A few hundred teachers under the banner of “Bangladesh Swatantra Ebtedai Madrasa Shikkhak Samity” started the hunger strike in front of Jatiya Press Club on Tuesday, demanding that the government nationalise the ebtedai madrasas that teach students from class I to V.
“Five days have passed by, we haven't got any response from the government,” said Ruhul.
Kibria Khatun, a madrasa teacher from Joypurhat, said, “I'll not leave until the government meets our demand.”
There are around 48,000 teachers of around 10,000 madrasas who are not getting any pay, since the institutions got registered under the Madrasa Education Board in 1984.

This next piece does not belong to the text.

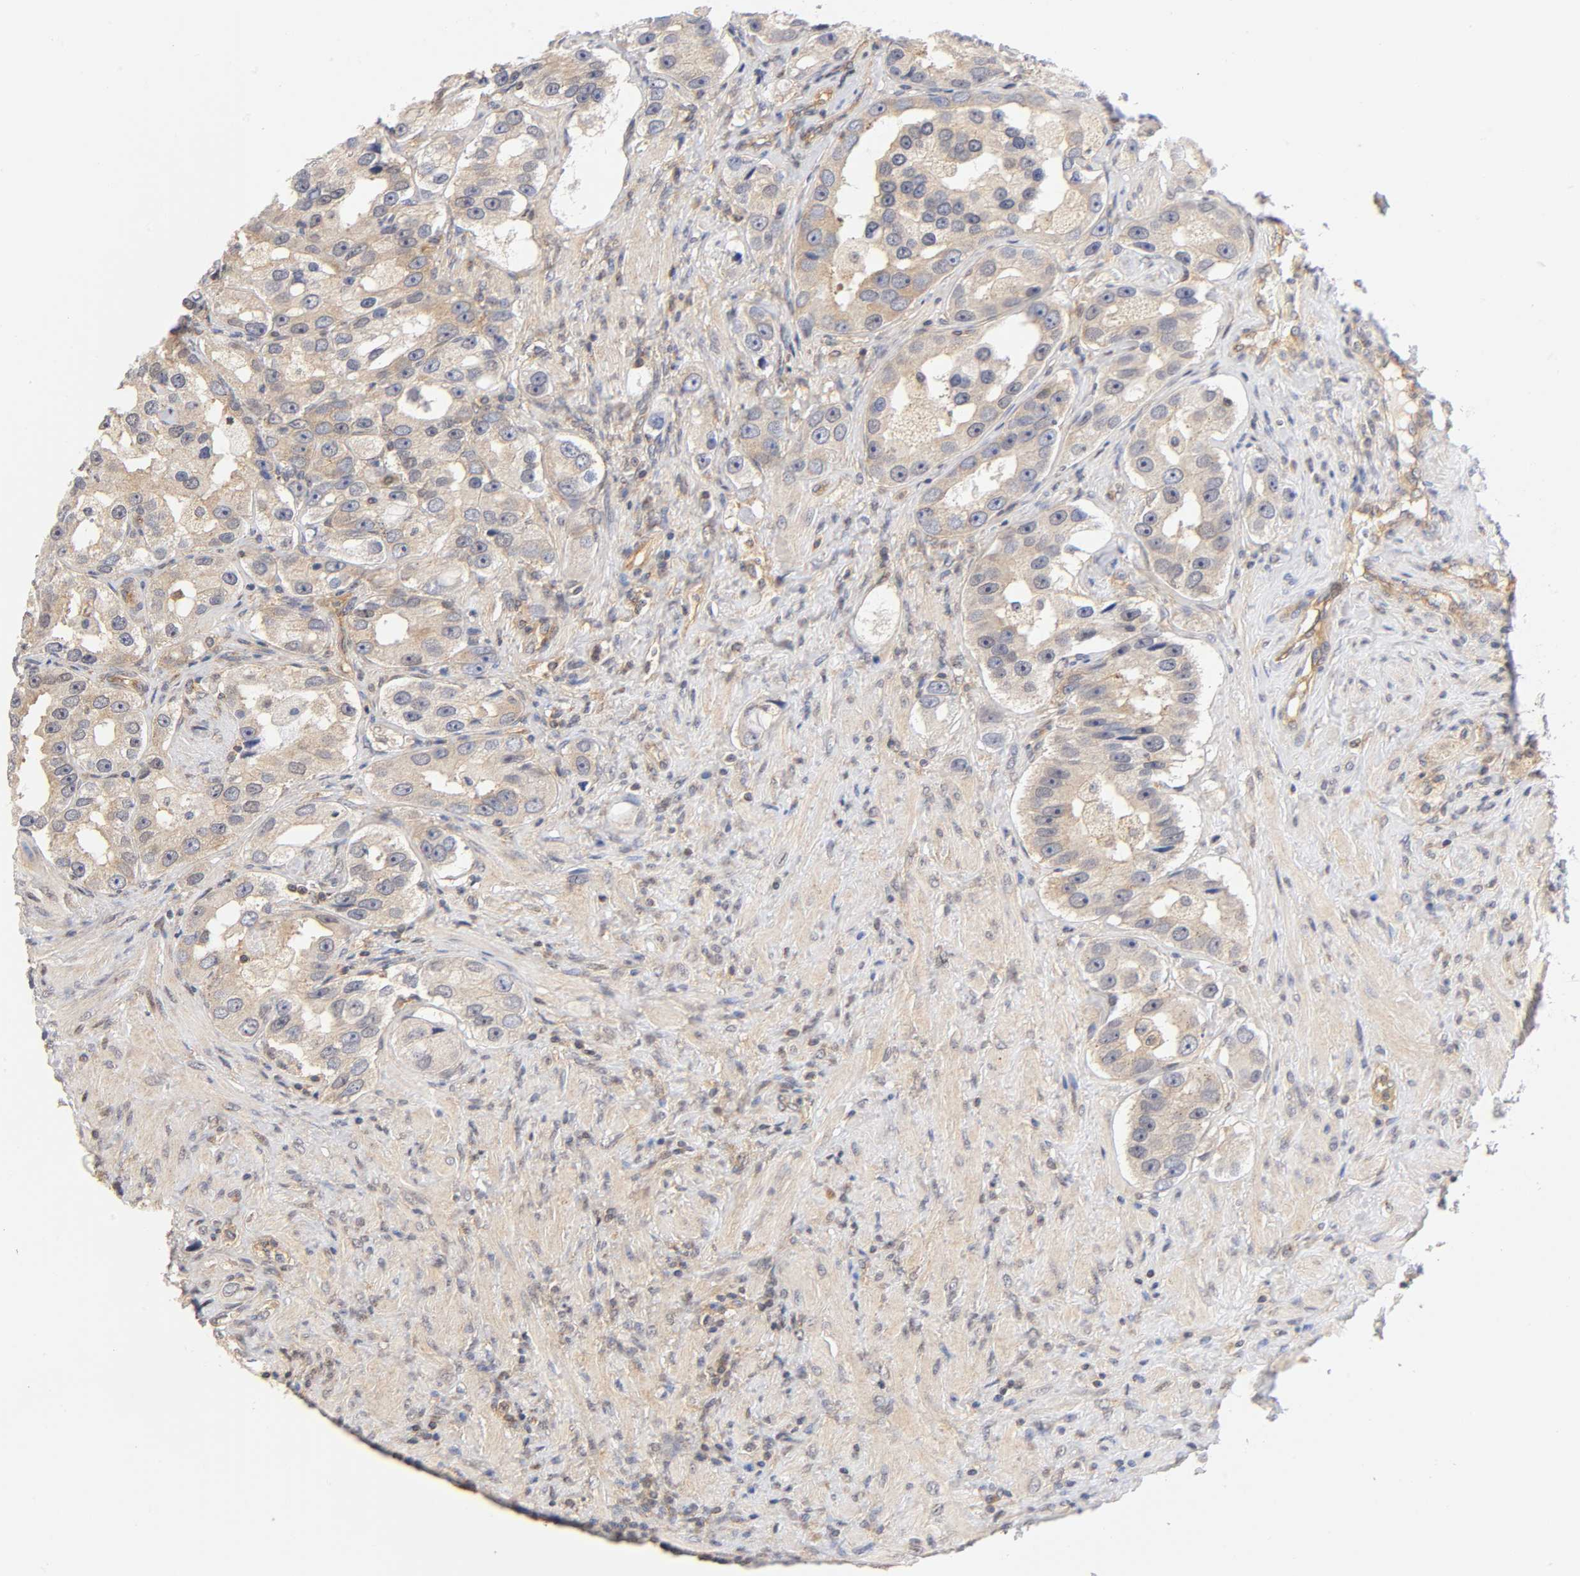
{"staining": {"intensity": "weak", "quantity": ">75%", "location": "cytoplasmic/membranous"}, "tissue": "prostate cancer", "cell_type": "Tumor cells", "image_type": "cancer", "snomed": [{"axis": "morphology", "description": "Adenocarcinoma, High grade"}, {"axis": "topography", "description": "Prostate"}], "caption": "Prostate cancer stained with a protein marker shows weak staining in tumor cells.", "gene": "PAFAH1B1", "patient": {"sex": "male", "age": 63}}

In 1994, some 6,776 teachers of 1,519 madrasas started getting Tk 500 as allowances through a government circular.
Later in 2013, the government elevated the amount to Tk 1,000. In 2016-17, the government increased the allowances of headteachers to Tk 2,500 and assistant headteachers to Tk 2,300.
But the rest of the teachers have not been paid any allowance from the government since 1984, said the teachers.
Meanwhile, with the same demand, a section of school and college teachers of MPO-enlisted institutions decided to begin their hunger strike in front of the press club from tomorrow instead of today due to Biswa Ijtema, said GM Shawon, joint secretary general of Besharkari Shikkhak Karmachari Forum.